Configuring Summa and the index

First, you should set up Summa Server and create a test index using our Quick-Start guide

Publish the index to IPFS

To publish the index, we need to change its engine to IPFS:

data_cid=$(ipfs add --pin -Q -r --hash=blake3 --nocopy data/bin/books)

The command will return the CID of the published index that you can use later for replicating or opening it through the browser. For example, you can find your index using kubo:

ipfs get <cid>

Create web-application

Firstly, you must set up an HTTP-server that may serve static content.

summa-wasm works in separate Web Worker to avoid blocking of the main thread and uses Service Worker for caching and mitigating some browser restrictions. Service Worker is an essential part of the bundle and must be shipped together with your code. summa-wasm provides a service worker register script that assumes you bundle service-worker.js file at the root of your static site.

<head>
    ...
    <script type="module" src="./node_modules/summa-wasm/dist/service-worker-register.js"></script>
    <script type="module">
        import * as Summa from "https://cdn.jsdelivr.net/npm/summa-wasm@0.98.2/dist/main.js";
    </script>
</head>

Now we are ready to instantiate summa-wasm

// URL of static HTTP-server (such as local nginx or CDN-hostings, or Storj, or IPFS, or whatever you want) 
// that supports `Range` queries and used to access index files
const directory_url = `http://localhost:8080/ipfs/${ipfs_hash}/`;

const worker_url = "https://cdn.jsdelivr.net/npm/summa-wasm@0.111.5/dist/root-worker.js";
const wasm_url = "https://cdn.jsdelivr.net/npm/summa-wasm@0.111.5/dist/index_bg.wasm"

// `remote_index_registry` is an object used to spawn threads for searching
// `setup` initializes WASM-module and pool of Web Workers.
const remote_index_registry = new Summa.RemoteIndexRegistry(worker_url, wasm_url);
// Wait until workers will be set up
await remote_index_registry.init_guard;

At this point, we have a working Summa inside your browser. Let’s attach some network index to the remote_index_registy.

// `remote_engine_config` is a configuration object used for telling Summa
// how to reach remote index
const remote_engine_config = {
    method: "GET",
    url_template: `https://our-fancy-domain.cdn-network.com/{file_name}`,
    headers_template: new Map([["range", "bytes={start}-{end}"]]),
}

// Adding index to the worker makes it searchable.
await remote_index_registry.add(remote_engine_config, "test_index");

summa-wasm will use this config for translating search engine’s requests to files into network requests. Then, when you will do a search:

// All types of queries are supported
const search_request = {
    index_alias: "test_index",
    query: {query: {match: {value: "Game of Thrones"}}},
    collectors: [{collector: {top_docs: {limit: 5}}}],
}
const response = await remote_index_registry.search(search_request);

summa-wasm will emit a pack of network requests for receiving only needed parts of the search index.

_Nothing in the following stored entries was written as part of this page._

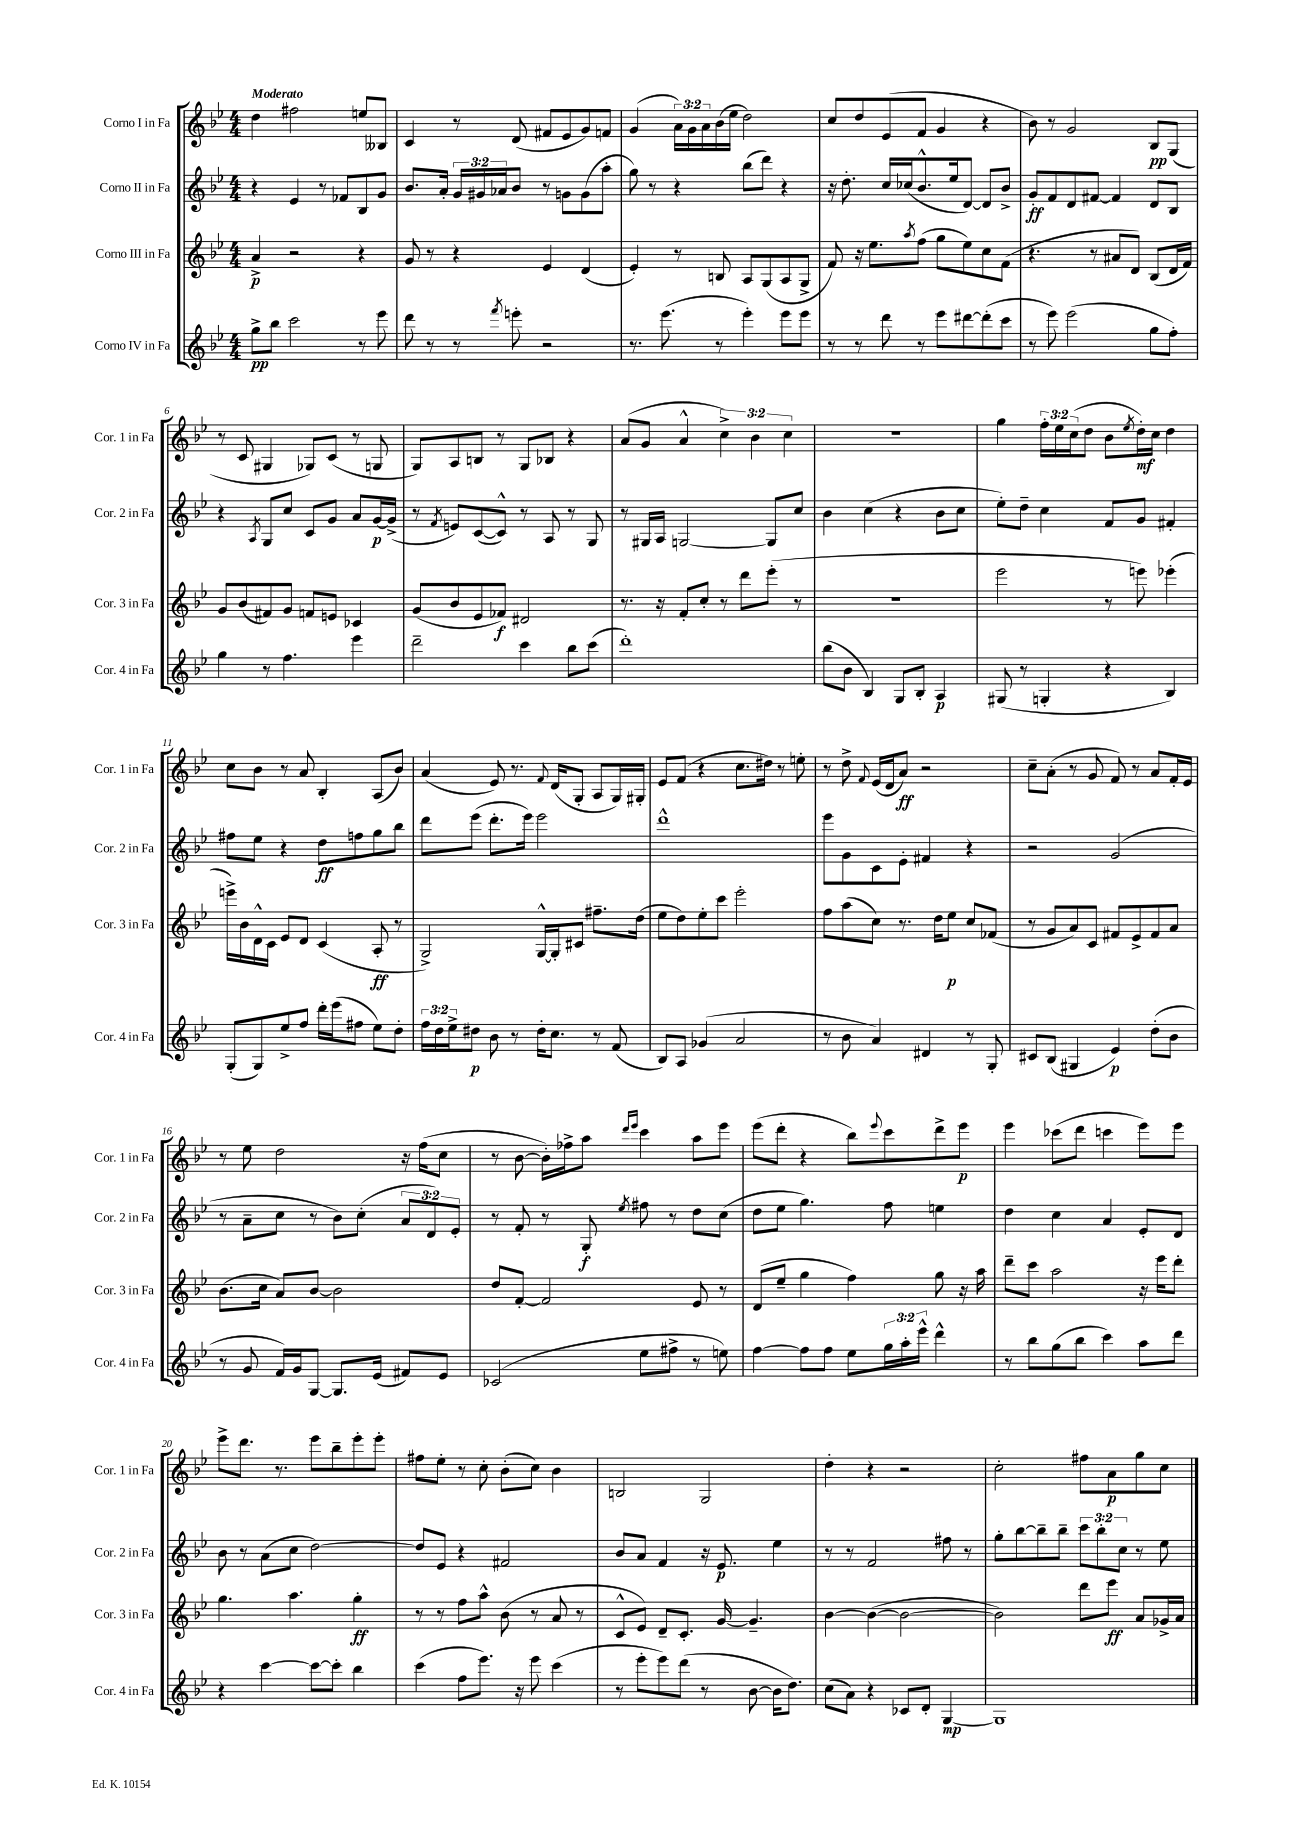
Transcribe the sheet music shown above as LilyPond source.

<<
\new StaffGroup <<
\new Staff = "s0" \with { instrumentName = "Corno I in Fa" shortInstrumentName = "Cor. 1 in Fa" } {
    \clef treble \key bes \major \numericTimeSignature \time 4/4 \override Staff.TupletNumber.text = #tuplet-number::calc-fraction-text \tempo "Moderato"
    d''4 fis''2 e''8 beses8 |
    c'4 r8 d'8( fis'8 ees'8 g'8) f'8 |
    g'4( \tuplet 3/2 { a'16) g'16 a'16 } bes'16( ees''16 d''2) |
    c''8 d''8 ees'8( f'8 g'4 r4 |
    bes'8) r8 g'2 bes8\pp g8( |
    r8 c'8 gis4 ges8) c'8( r8 g8 |
    g8) a8 b8 r8 g8 bes8 r4 |
    a'8( g'8 a'4-^ \tuplet 3/2 { c''4->) bes'4 c''4 } |
    R1 |
    g''4 \tuplet 3/2 { f''16-. ees''16 c''16( } d''8 bes'8 \acciaccatura { ees''8 } d''16-.\mf) c''16 d''4 |
    c''8 bes'8 r8 a'8 bes4-. a8( bes'8) |
    a'4( ees'8) r8. \appoggiatura { f'8 } d'16( g8-. a8 g16) gis16-. |
    ees'8 f'8( r4 c''8. dis''16) r8 e''8-. |
    r8 d''8-> \appoggiatura { f'8 } ees'16( d'16 a'8\ff) r2 |
    c''8-- a'8-.( r8 g'8 f'8) r8 a'8 f'16-. ees'16 |
    r8 ees''8 d''2 r16 f''16( c''8 |
    r8 bes'8~ bes'16-.) fes''16-> a''8 \grace { d'''16 ees'''16 } c'''4 a''8 ees'''8 |
    ees'''8( d'''8-. r4 bes''8) \appoggiatura { ees'''8 } c'''8 d'''8-> ees'''8\p |
    ees'''4 ces'''8( d'''8 c'''4 ees'''8) ees'''8 |
    ees'''8-> d'''8. r8. ees'''8 bes''8-- ees'''8-. ees'''8-. |
    fis''8 ees''8-. r8 c''8-. bes'8-.( c''8) bes'4 |
    b2 g2 |
    d''4-. r4 r2 |
    c''2-. fis''8 a'8\p g''8 c''8 \bar "|." |
}
\new Staff = "s1" \with { instrumentName = "Corno II in Fa" shortInstrumentName = "Cor. 2 in Fa" } {
    \clef treble \key bes \major \numericTimeSignature \time 4/4 \override Staff.TupletNumber.text = #tuplet-number::calc-fraction-text
    r4 ees'4 r8 fes'8 bes8 g'8 |
    bes'8. a'16-. \tuplet 3/2 { g'16 gis'16 aes'16 } bes'8 r8 g'8 g'8( a''8-. |
    g''8) r8 r4 bes''8( d'''8) r4 |
    r16 d''8.-. c''16 ces''16( bes'8.-^ ees''16 d'8~) d'8 bes'8-> |
    g'8-.\ff f'8 d'8 fis'8~ fis'4 d'8 bes8 |
    r4 \acciaccatura { a8 } g8 c''8 c'8 g'8 a'8 g'16~\p g'16->( |
    r8 \acciaccatura { f'8 } e'8) c'8~( c'8-^) r8 a8 r8 g8 |
    r8 gis16 a16 g2~ g8 c''8 |
    bes'4 c''4( r4 bes'8 c''8 |
    ees''8-.) d''8-- c''4 f'8 g'8 fis'4-. |
    fis''8 ees''8 r4 d''8\ff f''8 g''8 bes''8 |
    d'''8 ees'''8( d'''8.-. ees'''16) ees'''2 |
    d'''1-^ |
    ees'''8 g'8 c'8 ees'8-. fis'4 r4 |
    r2 g'2( |
    r8 a'8-- c''8 r8 bes'8) c''8-.( \tuplet 3/2 { a'8 d'8) ees'8-. } |
    r8 f'8-. r8 g8-.\f \acciaccatura { ees''8 } fis''8 r8 d''8 c''8( |
    d''8 ees''8 g''4.) f''8 e''4 |
    d''4 c''4 a'4 ees'8-. d'8 |
    bes'8 r8 a'8( c''8 d''2~) |
    d''8 ees'8 r4 fis'2 |
    bes'8 a'8 f'4 r16 ees'8.\p ees''4 |
    r8 r8 f'2 fis''8 r8 |
    g''8-. bes''8~ bes''8-- bes''8-- \tuplet 3/2 { c'''8 bes''8-. c''8 } r8 ees''8 \bar "|." |
}
\new Staff = "s2" \with { instrumentName = "Corno III in Fa" shortInstrumentName = "Cor. 3 in Fa" } {
    \clef treble \key bes \major \numericTimeSignature \time 4/4
    a'4->\p r2 r4 |
    g'8 r8 r4 ees'4 d'4( |
    ees'4-.) r8 b8 a8 g8( a8 g8-> |
    f'8) r16 ees''8. \acciaccatura { a''8 } f''8( g''8 ees''8) c''8 f'8( |
    r4. r8 ais'8 d'8) bes8( d'16 f'16) |
    g'8 bes'8( fis'8) g'8 f'8 e'8 ces'4 |
    g'8( bes'8 ees'8 fes'8\f) dis'2 |
    r8. r16 f'8-. c''8-. r8 d'''8 ees'''8-.( r8 |
    R1 |
    ees'''2 r8 e'''8) ees'''4-.( |
    e'''16->) bes'16 d'16-^ c'16 ees'8 d'8 c'4( a8-.\ff r8 |
    g2->) g16~-^ g16-. cis'8 fis''8.-- d''16( |
    ees''8 d''8) ees''8-. c'''8 ees'''2-. |
    f''8 a''8( c''8) r8. d''16 ees''8\p c''8 fes'8( |
    r8 g'8 a'8) c'8 fis'8 ees'8-> fis'8 a'8 |
    bes'8.( c''16 a'8) bes'8~ bes'2 |
    d''8 f'8~-. f'2 ees'8 r8 |
    d'8( ees''8-- g''4 f''4) g''8 r16 a''16 |
    d'''8-- c'''8 a''2 r16 ees'''16 d'''8-. |
    g''4. a''4. g''4-.\ff |
    r8 r8 f''8 a''8-^ bes'8( r8 a'8 r8 |
    c'8-^ ees'8) d'8-- c'8.-. g'16~ g'4.-- |
    bes'4~ bes'4~( bes'2~ |
    bes'2) d'''8 ees'''8\ff a'8 ges'16-> a'16 \bar "|." |
}
\new Staff = "s3" \with { instrumentName = "Corno IV in Fa" shortInstrumentName = "Cor. 4 in Fa" } {
    \clef treble \key bes \major \numericTimeSignature \time 4/4 \override Staff.TupletNumber.text = #tuplet-number::calc-fraction-text
    g''8->\pp bes''8 c'''2 r8 ees'''8 |
    d'''8 r8 r8 \acciaccatura { f'''8 } e'''8-. r2 |
    r8. ees'''8.( r8 ees'''4-.) ees'''8 ees'''8 |
    r8 r8 d'''8 r8 ees'''8 dis'''8~ dis'''8-.( c'''8 |
    r8 ees'''8) ees'''2( g''8 f''8-.) |
    g''4 r8 f''4. ees'''4 |
    d'''2-- c'''4 bes''8 c'''8( |
    d'''1-.) |
    bes''8( bes'8 bes4) g8 bes8-. a4\p |
    gis8( r8 g4-. r4 bes4) |
    g8-.( g8) ees''8-> f''8 d'''16-. ees'''16( fis''8 ees''8) d''8-. |
    \tuplet 3/2 { f''16 d''16 ees''16-> } dis''8\p bes'8 r8 dis''16-. c''8. r8 f'8( |
    bes8) a8 ges'4( a'2 |
    r8 bes'8 a'4) dis'4 r8 g8-. |
    cis'8 bes8( gis4 ees'4\p) d''8-.( bes'8 |
    r8 g'8 f'16) g'16 g8~ g8. ees'16( fis'8) ees'8 |
    ces'2( ees''8 fis''8-> r8 e''8) |
    f''4~ f''8 f''8 ees''8 \tuplet 3/2 { g''16 a''16-. ees'''16-^ } d'''4-^ |
    r8 bes''8 g''8( bes''8 c'''4) a''8 d'''8 |
    r4 c'''4~ c'''8~ c'''8-. bes''4 |
    c'''4( f''8 ees'''8.) r16 ees'''8 c'''4( |
    r8 ees'''8-. ees'''8) d'''8( r8 bes'8~ bes'16 d''8.) |
    c''8( a'8) r4 ces'8 d'8-. g4~\mp |
    g1 \bar "|." |
}
>>
>>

A search engine packed in WASM allows you to create semi-dynamic websites on static hosting or CDNs. Given the well-developed infrastructure of CDN providers across the globe that can be used, it is possible to bypass many barriers that may be built by censors.

Working example

We have developed a working example that mirrors news agency feed to IPFS. Live example is available at ipns://earthtimes.space Sources are committed to GitHub with a guide how to build it.